The fourth step brings it all together, as the entire class discusses how each topic they discussed and the larger issues relate to each other. This process forces students to think at a high level, ask questions, contribute to class discussion, and challenge other students and themselves.

I have found this method highly effective not only in helping my students learn US history, but also in preparing them for the rigors of college courses. My students seem to agree. A current senior at Butler University recently told me, “ACP US was the only class I took at Noblesville that prepared me for the way that courses were taught at the collegiate level. . . . [H]ad I not taken ACP US I would have had a much bigger culture shock than I did.” Time and time again, my former students tell me that if it had not been for my DE course, they would not have been prepared for their first years of college.

Standard US history courses, as they’re taught in many high schools, lack an emphasis on building critical skills alongside content mastery. Although during the nine years I taught standard US history I used many of these strategies, not every high school teacher does. There has been a shift toward standards-based grades in recent years, but learning outcomes are far from being the norm in standard US history courses. DE courses emphasize skills as well as content. This creates an environment in which learning outcomes become much more important.

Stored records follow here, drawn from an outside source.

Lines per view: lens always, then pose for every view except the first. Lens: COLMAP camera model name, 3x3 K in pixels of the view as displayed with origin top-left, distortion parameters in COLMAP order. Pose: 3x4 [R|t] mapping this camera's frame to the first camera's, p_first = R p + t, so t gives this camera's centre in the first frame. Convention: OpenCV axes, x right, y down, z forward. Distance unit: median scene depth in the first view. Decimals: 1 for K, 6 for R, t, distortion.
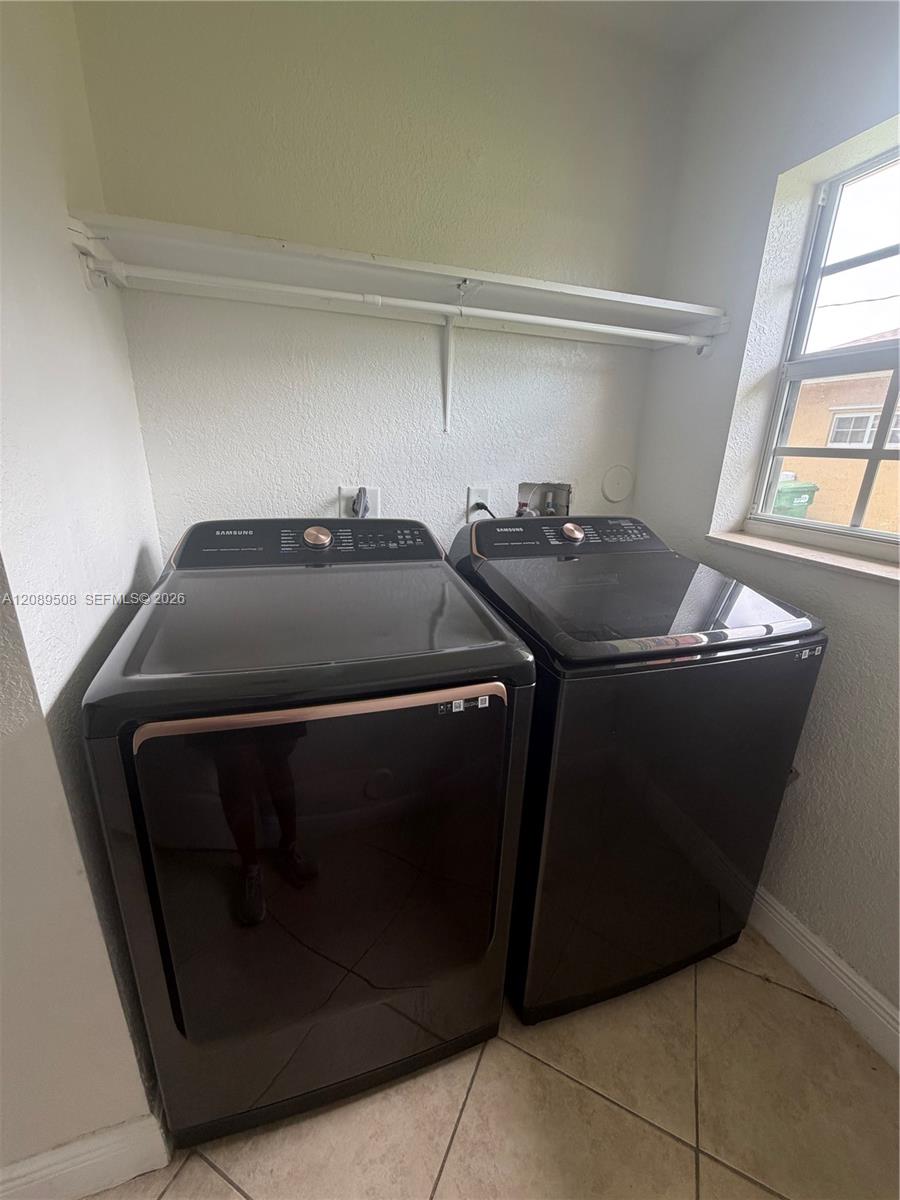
lens RADIAL K [[479.7, 0, 451.6], [0, 479.7, 599.1], [0, 0, 1]] dist [-0.000072, 0.000223]
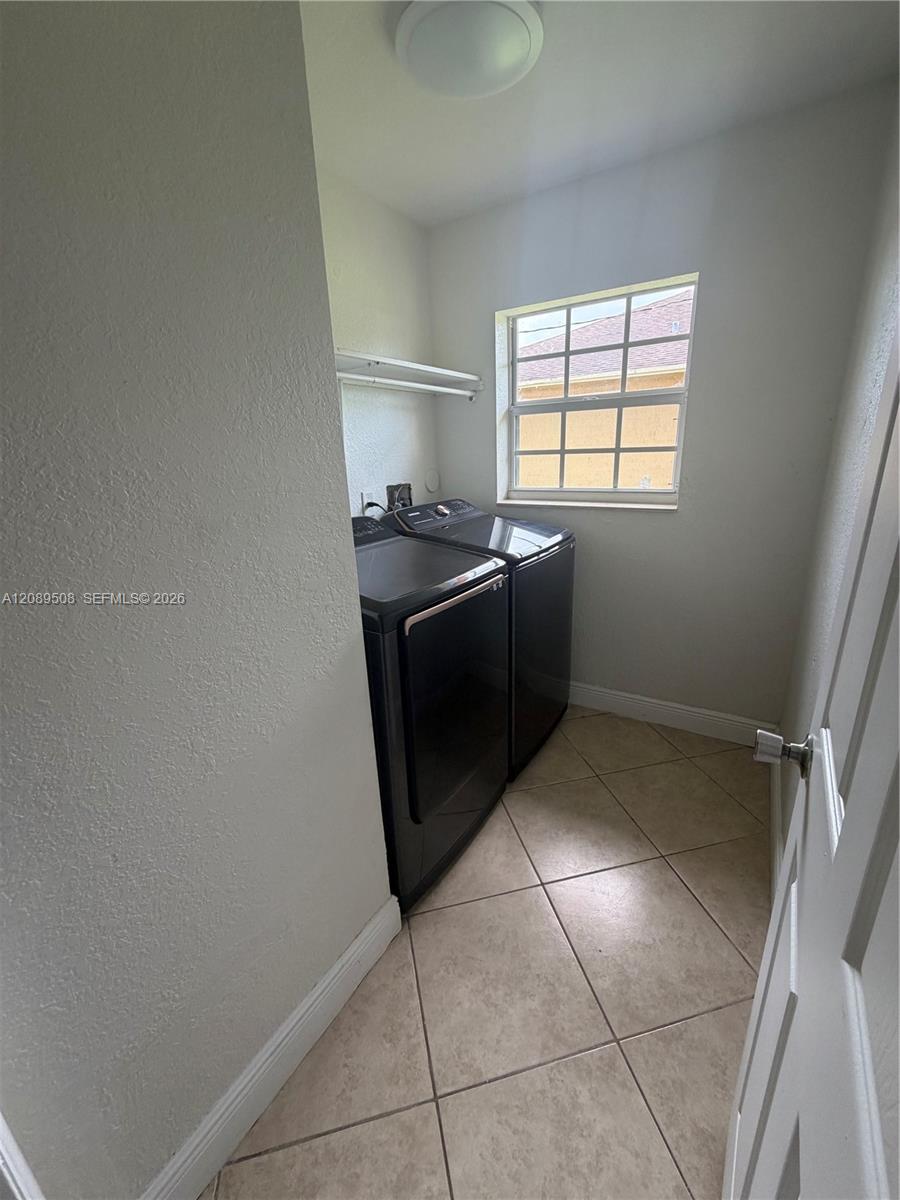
lens RADIAL K [[479.7, 0, 449.6], [0, 479.7, 601.3], [0, 0, 1]] dist [-0.000072, 0.000223]
pose [[0.779891, -0.244916, 0.576009, -0.751638], [0.250393, 0.965500, 0.071504, 0.047431], [-0.573649, 0.088463, 0.814310, -0.316308]]
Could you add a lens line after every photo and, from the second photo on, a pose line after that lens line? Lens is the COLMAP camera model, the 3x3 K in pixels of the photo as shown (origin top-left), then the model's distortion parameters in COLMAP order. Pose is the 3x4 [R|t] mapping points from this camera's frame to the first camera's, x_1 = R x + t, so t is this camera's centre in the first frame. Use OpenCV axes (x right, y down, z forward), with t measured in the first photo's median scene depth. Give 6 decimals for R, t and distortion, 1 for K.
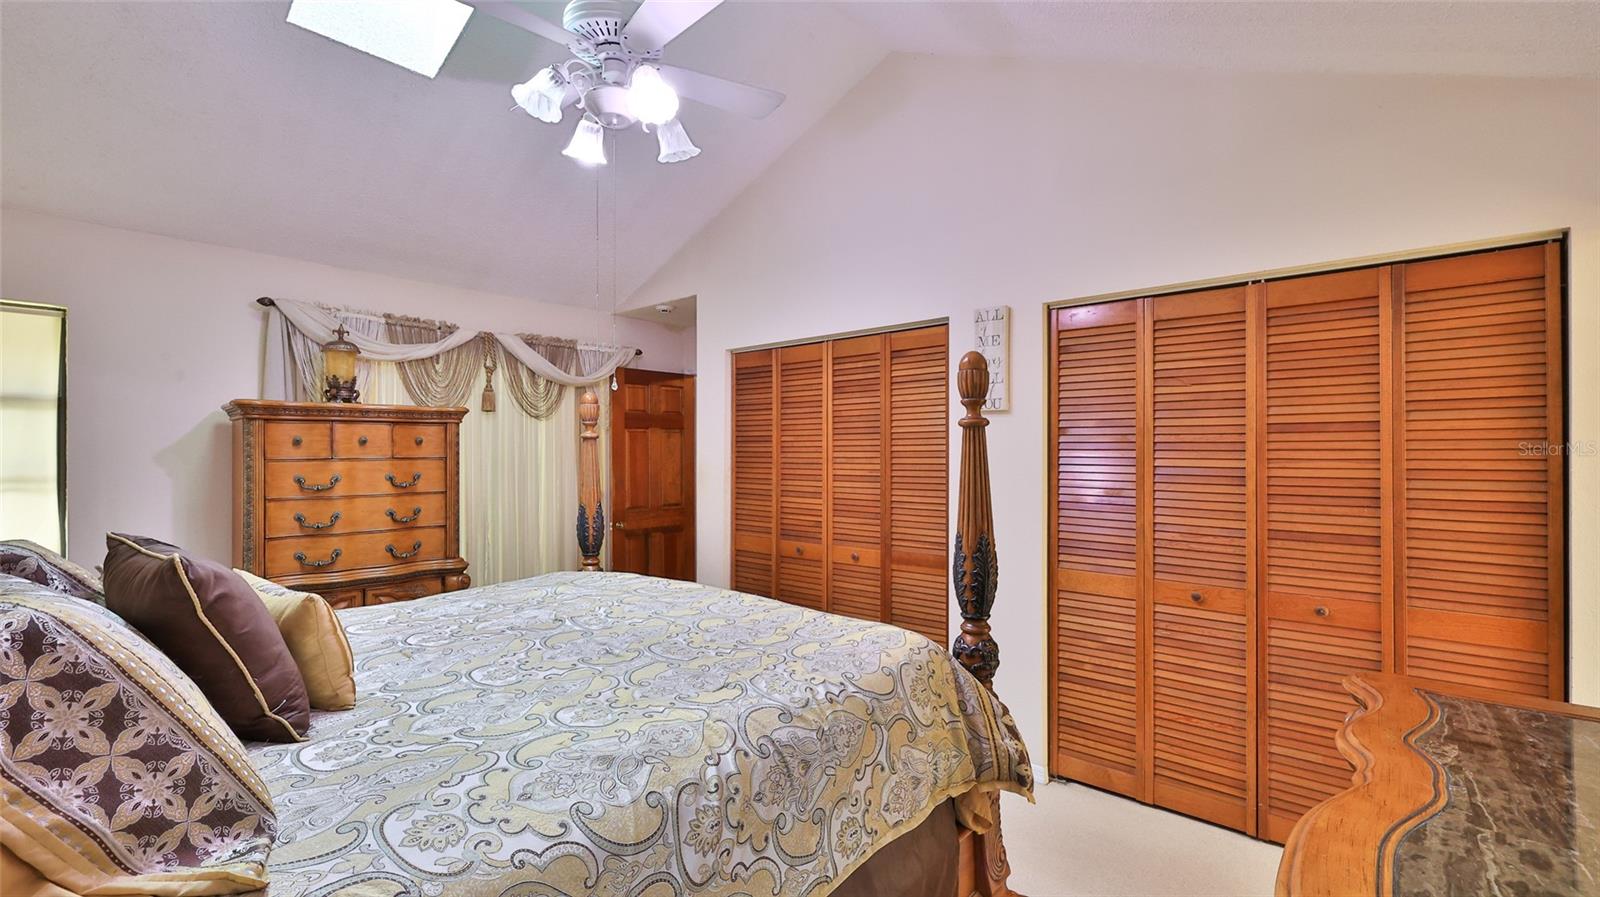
lens RADIAL K [[702.8, 0, 798.4], [0, 702.8, 445.8], [0, 0, 1]] dist [-0.003597, 0.000035]
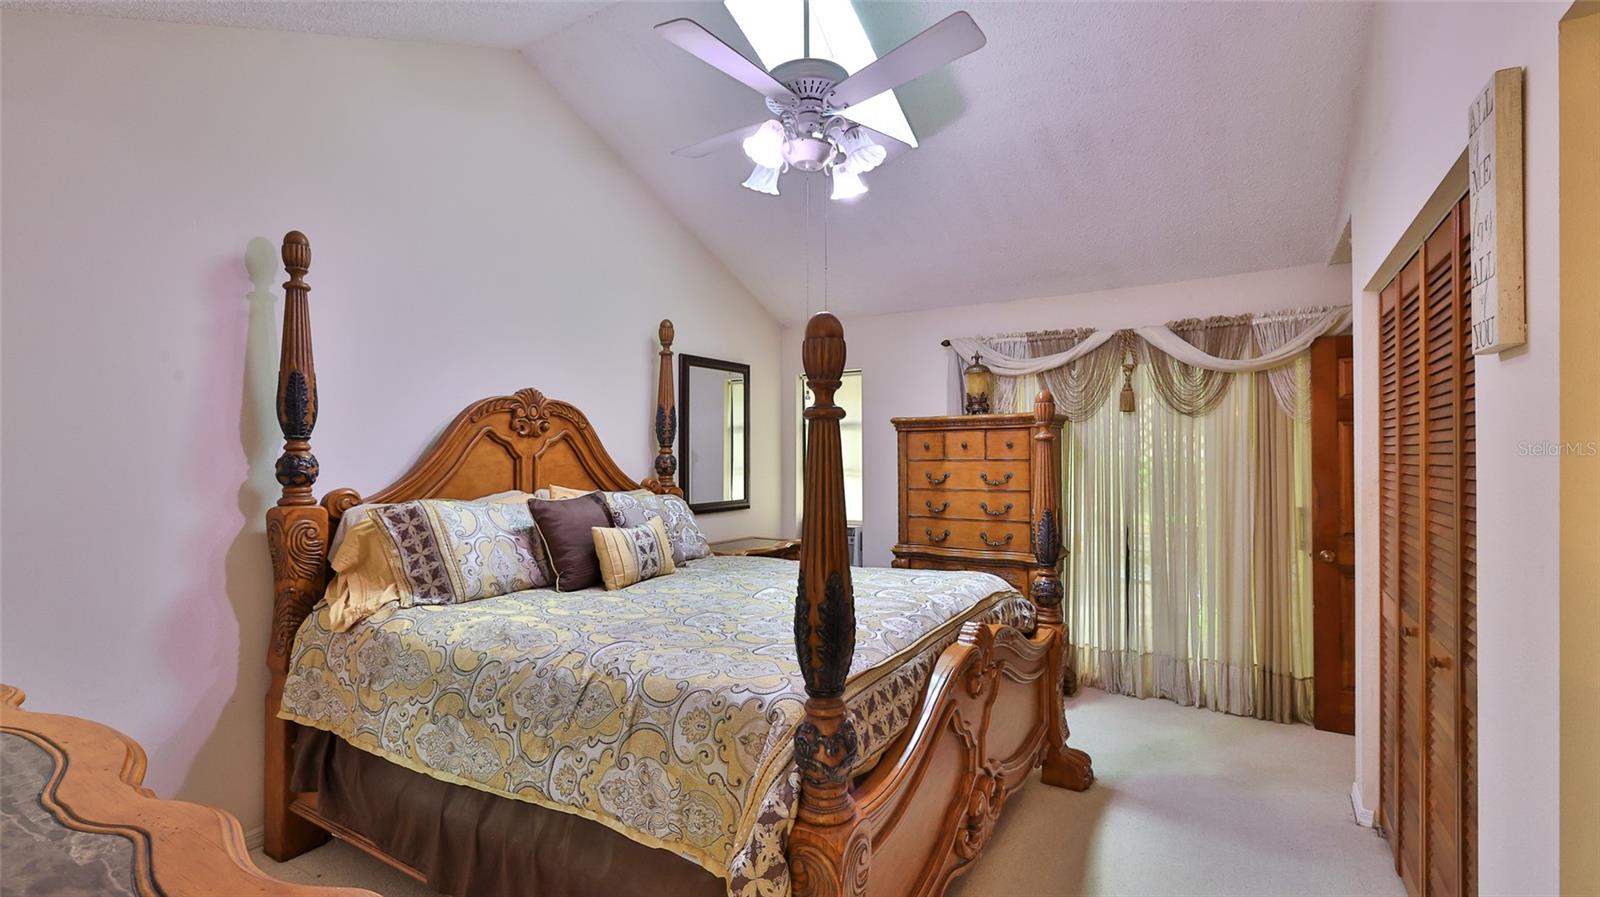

DE classes can be transformative for students. To some extent, self-selection ensures a higher level of motivation—these students have college ambitions, after all, even if their initial reason for taking the course is financial. But soon they realize this is no ordinary high school class. They begin thinking like historians.

DE courses, then, go beyond tuition savings: they bridge the gap in understanding that some students may not gain in a traditional high school course. The environment, teacher-student interaction, and teaching methods encourage students to push themselves closer to the realization of what is expected of them in college courses. A current sophomore at the University of Indianapolis recently told me, “I think students who want to go to college need to take ACP- or AP-level classes. Many students go to college their first semester and struggle, and end up dropping out. Because I took those hard classes in high school, I went to college and earned a 4.0 GPA in my first semester.” DE courses successfully prepare students for the difficulty they will face later in their educations. Others will not see the rigors of a college course until they are freshmen. And by then, we may be setting them up for failure.

Daniel Brandon Swart teaches US history at Noblesville High School in Noblesville, Indiana.